*Assignment*. For this exercise, transcribe all the entries exactly as given and omit the images.

Stored data
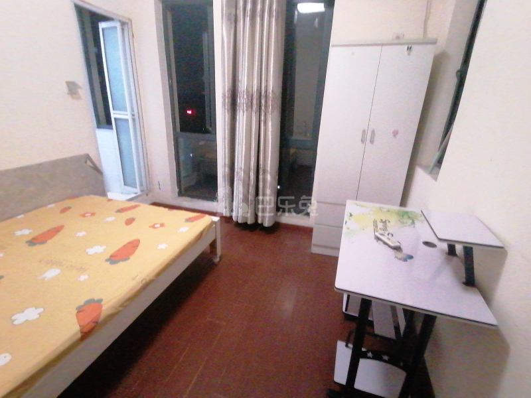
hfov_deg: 91.0
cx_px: 266
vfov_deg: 74.7
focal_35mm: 17
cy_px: 199
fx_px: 261
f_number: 2.4
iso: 1000
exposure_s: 1/16.7
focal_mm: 1.78
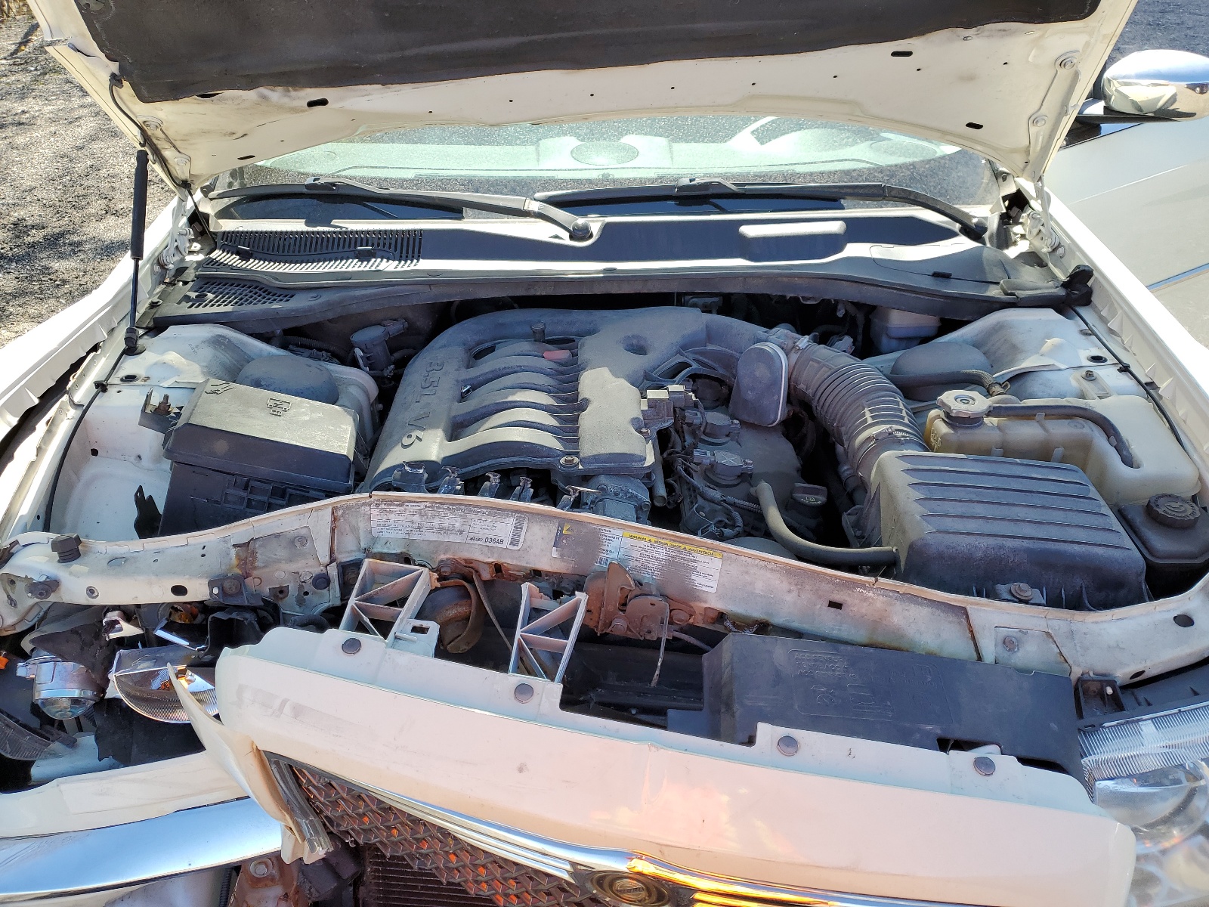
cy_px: 454
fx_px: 908
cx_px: 604
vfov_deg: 53.1
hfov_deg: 67.3
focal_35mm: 26
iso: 50
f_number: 1.5
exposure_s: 1/588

*Task solution*.
hfov_deg: 91.0
cx_px: 266
vfov_deg: 74.7
focal_35mm: 17
cy_px: 199
fx_px: 261
f_number: 2.4
iso: 1000
exposure_s: 1/16.7
focal_mm: 1.78
cy_px: 454
fx_px: 908
cx_px: 604
vfov_deg: 53.1
hfov_deg: 67.3
focal_35mm: 26
iso: 50
f_number: 1.5
exposure_s: 1/588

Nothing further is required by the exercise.